ABSTRACT

Paideia teaching and learning is best understood as part of a comprehensive school reform program that began in 1981 with the publication of The Paideia Proposal: An Educational Manifesto. Written by philosopher Mortimer Adler and a network of scholars and intellectuals who called themselves the Paideia Group, this book sparked an intense debate about the quality of American public schools—a debate that gained in scope and intensity a few months later when A Nation at Risk was published. The Paideia Proposal was followed by 12 principles (see Figure 1.1) with profound implications for the classroom as well as for the entire school and community. The Paideia Principles

All children can learn.

Therefore, they all deserve the same quality of schooling, not just the same quantity

The quality of schooling to which they are entitled is what the wisest parents would wish for their own children, the best education for the best being the best education for all.

Schooling at its best is preparation for becoming generally educated in the course of a whole lifetime, and that schools should be judged on how well they provide such preparation.

The three callings for which schooling should prepare all Americans are (a) to earn a decent livelihood, (b) to be a good citizen of the nation and the world, and (c) to make a good life for one's self.

The primary cause of genuine learning is the activity of the learner's own mind, sometimes with the help of a teacher functioning as a secondary and cooperative cause.

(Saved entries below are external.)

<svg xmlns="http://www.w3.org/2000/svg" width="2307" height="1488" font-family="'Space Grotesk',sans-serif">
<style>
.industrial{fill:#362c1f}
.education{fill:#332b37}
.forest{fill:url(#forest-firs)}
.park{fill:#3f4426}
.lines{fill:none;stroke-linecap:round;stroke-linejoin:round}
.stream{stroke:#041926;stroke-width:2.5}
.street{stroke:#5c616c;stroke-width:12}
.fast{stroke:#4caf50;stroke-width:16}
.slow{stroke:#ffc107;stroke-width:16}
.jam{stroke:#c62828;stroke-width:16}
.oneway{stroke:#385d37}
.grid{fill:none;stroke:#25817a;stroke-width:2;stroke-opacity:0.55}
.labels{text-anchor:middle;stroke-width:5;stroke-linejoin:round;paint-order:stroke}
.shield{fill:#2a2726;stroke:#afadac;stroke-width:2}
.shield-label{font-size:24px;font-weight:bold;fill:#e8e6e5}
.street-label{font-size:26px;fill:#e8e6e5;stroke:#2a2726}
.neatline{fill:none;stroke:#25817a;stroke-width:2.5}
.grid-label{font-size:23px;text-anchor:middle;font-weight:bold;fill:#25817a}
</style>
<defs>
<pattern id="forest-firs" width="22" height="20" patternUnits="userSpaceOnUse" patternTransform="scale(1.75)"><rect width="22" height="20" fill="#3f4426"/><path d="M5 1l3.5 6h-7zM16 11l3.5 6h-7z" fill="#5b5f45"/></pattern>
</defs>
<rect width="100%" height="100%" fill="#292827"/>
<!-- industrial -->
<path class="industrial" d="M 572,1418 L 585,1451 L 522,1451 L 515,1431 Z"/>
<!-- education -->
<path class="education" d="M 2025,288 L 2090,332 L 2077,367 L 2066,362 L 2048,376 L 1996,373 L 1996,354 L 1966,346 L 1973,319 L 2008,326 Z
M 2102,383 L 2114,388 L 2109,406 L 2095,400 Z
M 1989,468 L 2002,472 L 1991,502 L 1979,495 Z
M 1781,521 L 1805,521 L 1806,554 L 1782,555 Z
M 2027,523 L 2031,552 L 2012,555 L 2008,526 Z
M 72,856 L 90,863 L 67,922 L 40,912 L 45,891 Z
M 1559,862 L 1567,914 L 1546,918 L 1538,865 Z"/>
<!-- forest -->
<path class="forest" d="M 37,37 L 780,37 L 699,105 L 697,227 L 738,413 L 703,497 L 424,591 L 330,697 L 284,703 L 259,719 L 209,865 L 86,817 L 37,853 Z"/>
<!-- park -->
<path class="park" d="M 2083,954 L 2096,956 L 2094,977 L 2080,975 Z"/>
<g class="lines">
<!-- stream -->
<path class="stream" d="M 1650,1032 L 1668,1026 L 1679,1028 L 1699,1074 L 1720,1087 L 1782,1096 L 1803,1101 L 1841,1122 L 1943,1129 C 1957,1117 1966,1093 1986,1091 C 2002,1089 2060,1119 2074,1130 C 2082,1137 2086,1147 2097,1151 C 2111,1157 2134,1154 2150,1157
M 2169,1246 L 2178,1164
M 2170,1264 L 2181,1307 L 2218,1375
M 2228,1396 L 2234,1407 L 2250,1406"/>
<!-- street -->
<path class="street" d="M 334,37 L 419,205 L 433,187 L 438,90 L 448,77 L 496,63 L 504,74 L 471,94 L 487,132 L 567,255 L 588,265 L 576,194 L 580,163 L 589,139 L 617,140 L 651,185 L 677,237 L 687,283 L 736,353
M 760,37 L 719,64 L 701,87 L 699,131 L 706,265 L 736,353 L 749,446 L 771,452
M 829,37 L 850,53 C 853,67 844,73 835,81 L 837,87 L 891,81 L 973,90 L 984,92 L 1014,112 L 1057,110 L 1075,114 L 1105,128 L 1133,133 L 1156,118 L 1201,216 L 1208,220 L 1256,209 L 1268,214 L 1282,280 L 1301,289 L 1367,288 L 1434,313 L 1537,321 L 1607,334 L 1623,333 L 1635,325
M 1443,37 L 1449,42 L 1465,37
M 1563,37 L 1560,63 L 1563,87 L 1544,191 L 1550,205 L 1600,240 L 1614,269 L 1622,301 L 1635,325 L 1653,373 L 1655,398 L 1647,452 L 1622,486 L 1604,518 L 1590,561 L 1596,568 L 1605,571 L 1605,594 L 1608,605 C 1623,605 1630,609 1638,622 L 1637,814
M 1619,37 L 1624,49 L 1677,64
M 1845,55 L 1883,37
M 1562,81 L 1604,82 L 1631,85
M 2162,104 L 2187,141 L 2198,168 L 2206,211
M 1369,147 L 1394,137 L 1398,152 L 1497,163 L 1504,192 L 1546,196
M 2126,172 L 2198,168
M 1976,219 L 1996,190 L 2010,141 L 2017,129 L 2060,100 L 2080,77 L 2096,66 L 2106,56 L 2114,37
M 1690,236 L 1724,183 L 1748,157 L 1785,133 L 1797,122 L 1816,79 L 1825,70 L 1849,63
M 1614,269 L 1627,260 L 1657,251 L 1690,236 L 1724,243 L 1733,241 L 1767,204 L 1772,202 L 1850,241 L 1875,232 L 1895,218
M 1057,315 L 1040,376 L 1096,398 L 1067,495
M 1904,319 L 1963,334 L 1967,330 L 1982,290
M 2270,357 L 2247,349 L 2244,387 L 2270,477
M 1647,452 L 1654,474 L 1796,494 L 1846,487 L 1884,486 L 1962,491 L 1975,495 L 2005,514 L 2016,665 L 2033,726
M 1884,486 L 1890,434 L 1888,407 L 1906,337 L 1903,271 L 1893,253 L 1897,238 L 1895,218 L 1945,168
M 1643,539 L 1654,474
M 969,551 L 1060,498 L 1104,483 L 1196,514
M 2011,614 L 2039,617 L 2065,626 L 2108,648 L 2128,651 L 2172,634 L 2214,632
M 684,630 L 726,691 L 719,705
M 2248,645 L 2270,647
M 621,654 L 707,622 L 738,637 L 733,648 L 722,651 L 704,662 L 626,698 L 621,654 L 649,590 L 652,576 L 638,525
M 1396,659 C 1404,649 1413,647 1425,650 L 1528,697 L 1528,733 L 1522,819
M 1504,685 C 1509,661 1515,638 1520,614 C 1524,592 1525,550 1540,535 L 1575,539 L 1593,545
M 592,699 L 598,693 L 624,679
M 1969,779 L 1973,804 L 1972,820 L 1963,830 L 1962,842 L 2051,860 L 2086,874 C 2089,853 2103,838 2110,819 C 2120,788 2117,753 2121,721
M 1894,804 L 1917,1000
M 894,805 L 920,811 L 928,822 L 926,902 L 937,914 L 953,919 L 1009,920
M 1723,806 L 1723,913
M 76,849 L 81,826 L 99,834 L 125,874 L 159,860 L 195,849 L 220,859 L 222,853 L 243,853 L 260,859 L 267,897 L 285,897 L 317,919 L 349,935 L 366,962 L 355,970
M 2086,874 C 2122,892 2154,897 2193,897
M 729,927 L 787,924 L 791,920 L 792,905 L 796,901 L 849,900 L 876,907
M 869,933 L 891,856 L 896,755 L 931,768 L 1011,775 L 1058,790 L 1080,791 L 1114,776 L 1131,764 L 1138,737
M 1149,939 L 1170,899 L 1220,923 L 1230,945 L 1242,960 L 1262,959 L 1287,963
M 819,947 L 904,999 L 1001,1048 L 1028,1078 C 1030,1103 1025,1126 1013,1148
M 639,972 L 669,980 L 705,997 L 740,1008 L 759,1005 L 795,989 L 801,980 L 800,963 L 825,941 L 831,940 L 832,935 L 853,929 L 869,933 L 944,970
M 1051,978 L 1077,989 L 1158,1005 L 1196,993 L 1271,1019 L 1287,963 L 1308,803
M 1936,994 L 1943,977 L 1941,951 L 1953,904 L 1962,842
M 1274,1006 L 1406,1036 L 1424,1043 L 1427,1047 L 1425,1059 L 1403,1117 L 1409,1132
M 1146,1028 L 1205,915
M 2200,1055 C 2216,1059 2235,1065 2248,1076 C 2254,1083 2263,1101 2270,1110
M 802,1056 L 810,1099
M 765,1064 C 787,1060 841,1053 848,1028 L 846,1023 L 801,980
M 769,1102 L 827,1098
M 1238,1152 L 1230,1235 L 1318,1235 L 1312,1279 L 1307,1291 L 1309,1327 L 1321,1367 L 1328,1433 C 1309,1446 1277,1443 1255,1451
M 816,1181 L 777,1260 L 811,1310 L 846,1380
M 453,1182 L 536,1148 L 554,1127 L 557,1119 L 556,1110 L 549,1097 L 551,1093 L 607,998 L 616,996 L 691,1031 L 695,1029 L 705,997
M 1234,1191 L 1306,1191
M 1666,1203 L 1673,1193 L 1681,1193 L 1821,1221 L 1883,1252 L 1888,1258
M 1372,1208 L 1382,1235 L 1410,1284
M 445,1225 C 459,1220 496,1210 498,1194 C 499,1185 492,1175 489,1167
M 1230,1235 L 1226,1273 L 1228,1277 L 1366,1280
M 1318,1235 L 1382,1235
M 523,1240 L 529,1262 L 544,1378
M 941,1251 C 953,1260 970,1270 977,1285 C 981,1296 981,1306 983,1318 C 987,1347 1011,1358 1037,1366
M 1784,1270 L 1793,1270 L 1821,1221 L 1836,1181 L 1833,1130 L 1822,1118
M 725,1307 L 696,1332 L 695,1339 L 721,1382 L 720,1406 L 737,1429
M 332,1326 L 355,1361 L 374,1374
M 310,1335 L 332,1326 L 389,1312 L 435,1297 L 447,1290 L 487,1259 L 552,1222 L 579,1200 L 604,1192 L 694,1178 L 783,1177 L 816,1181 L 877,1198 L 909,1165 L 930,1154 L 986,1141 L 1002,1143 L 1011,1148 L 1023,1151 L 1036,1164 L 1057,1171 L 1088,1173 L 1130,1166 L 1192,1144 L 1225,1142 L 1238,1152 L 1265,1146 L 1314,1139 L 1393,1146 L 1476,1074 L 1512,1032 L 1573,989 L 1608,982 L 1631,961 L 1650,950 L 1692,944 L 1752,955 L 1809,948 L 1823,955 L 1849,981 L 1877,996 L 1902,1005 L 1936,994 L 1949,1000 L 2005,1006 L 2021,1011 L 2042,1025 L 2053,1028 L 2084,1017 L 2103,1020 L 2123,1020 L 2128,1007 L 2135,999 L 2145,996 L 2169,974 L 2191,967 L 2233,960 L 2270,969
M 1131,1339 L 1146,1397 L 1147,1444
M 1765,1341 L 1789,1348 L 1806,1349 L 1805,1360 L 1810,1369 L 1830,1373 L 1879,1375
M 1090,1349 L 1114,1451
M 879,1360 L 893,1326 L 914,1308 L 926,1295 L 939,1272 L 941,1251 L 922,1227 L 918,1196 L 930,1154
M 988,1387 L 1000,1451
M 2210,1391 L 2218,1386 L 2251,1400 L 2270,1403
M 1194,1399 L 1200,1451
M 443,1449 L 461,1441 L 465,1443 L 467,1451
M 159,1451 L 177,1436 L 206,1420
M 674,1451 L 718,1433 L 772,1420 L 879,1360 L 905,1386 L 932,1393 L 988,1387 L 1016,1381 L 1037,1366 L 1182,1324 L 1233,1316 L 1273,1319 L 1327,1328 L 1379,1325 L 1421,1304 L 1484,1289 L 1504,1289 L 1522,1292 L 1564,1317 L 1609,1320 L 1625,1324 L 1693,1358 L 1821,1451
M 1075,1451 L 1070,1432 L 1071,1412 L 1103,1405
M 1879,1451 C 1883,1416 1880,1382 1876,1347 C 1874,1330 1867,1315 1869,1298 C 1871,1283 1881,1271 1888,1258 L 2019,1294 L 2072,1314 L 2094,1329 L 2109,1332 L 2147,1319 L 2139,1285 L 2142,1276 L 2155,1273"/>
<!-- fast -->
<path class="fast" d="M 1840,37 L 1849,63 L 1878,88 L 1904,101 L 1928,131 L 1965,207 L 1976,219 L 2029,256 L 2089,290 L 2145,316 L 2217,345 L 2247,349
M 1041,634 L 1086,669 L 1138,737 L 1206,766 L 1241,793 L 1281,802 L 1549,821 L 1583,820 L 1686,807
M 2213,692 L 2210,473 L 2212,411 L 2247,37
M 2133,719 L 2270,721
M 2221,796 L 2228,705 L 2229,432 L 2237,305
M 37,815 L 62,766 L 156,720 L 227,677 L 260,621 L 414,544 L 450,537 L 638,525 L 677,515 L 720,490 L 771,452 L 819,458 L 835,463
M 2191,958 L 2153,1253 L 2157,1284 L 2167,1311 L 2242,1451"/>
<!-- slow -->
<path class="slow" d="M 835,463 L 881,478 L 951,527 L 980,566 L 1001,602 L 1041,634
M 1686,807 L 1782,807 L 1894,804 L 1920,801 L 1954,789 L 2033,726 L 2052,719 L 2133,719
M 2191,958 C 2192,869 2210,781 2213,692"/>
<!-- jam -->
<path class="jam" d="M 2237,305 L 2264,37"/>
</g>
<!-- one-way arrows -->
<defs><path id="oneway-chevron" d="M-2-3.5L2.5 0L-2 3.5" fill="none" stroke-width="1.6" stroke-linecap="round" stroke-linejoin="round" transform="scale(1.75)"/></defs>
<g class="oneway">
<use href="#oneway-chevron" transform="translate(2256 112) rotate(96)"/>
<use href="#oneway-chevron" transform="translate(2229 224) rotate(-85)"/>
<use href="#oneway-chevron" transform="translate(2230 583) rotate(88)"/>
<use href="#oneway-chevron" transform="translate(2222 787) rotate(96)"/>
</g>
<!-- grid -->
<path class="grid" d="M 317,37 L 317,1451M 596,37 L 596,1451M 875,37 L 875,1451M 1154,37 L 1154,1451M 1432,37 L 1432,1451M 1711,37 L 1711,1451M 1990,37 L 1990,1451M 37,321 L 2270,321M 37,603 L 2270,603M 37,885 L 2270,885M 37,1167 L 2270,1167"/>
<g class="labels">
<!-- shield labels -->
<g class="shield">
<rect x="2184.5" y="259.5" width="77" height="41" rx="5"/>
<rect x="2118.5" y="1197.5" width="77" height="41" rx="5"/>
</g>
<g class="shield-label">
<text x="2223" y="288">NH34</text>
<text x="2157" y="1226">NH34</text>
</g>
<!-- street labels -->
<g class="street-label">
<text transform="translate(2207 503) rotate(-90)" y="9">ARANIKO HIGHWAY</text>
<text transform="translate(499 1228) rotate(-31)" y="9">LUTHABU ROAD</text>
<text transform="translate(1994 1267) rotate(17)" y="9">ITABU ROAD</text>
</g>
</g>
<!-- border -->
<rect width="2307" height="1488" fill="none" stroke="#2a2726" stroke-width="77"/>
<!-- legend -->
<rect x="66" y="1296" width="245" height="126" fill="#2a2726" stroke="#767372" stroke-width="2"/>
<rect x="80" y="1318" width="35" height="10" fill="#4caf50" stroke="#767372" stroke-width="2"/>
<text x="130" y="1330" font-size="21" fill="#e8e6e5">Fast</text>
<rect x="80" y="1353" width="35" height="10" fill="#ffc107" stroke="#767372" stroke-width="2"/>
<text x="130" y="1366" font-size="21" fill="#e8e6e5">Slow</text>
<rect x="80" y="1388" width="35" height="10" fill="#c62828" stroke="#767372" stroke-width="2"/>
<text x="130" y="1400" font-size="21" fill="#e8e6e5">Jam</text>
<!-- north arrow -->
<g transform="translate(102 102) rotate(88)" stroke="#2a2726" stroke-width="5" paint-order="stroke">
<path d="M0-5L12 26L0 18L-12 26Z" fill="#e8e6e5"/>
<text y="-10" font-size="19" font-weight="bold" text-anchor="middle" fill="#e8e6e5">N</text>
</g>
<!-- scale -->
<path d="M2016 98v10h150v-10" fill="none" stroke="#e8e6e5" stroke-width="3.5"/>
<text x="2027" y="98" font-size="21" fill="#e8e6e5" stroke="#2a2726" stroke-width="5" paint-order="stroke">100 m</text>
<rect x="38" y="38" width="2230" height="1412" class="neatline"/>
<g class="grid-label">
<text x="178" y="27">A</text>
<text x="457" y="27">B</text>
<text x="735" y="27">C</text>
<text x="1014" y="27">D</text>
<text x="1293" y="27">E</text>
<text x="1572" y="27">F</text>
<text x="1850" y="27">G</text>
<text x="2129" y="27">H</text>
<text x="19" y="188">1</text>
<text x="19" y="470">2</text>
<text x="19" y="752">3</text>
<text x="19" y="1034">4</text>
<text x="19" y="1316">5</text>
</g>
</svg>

The three kinds of teaching that should occur in our schools are didactic teaching of subject matter, coaching that produces the skills of learning, and Socratic questioning in seminar discussion.

The results of these three kinds of teaching should be (a) the acquisition of organized knowledge, (b) the formation of habits of skill in the use of language and mathematics, and (c) the growth of the mind's understanding of basic ideas and issues.

Each student's achievement of these results would be evaluated in terms of that student's competencies and not solely related to the achievement of other students.

The principal of a school should never be a mere administrator, but always a leading teacher in the school who should be cooperatively engaged with the school's teaching staff in planning, reforming, and reorganizing the school as an educational community.

The principal and faculty of a school should themselves be actively engaged in learning.

The desire to continue their own learning should be the prime motivation of those who dedicate their lives to the profession of teaching.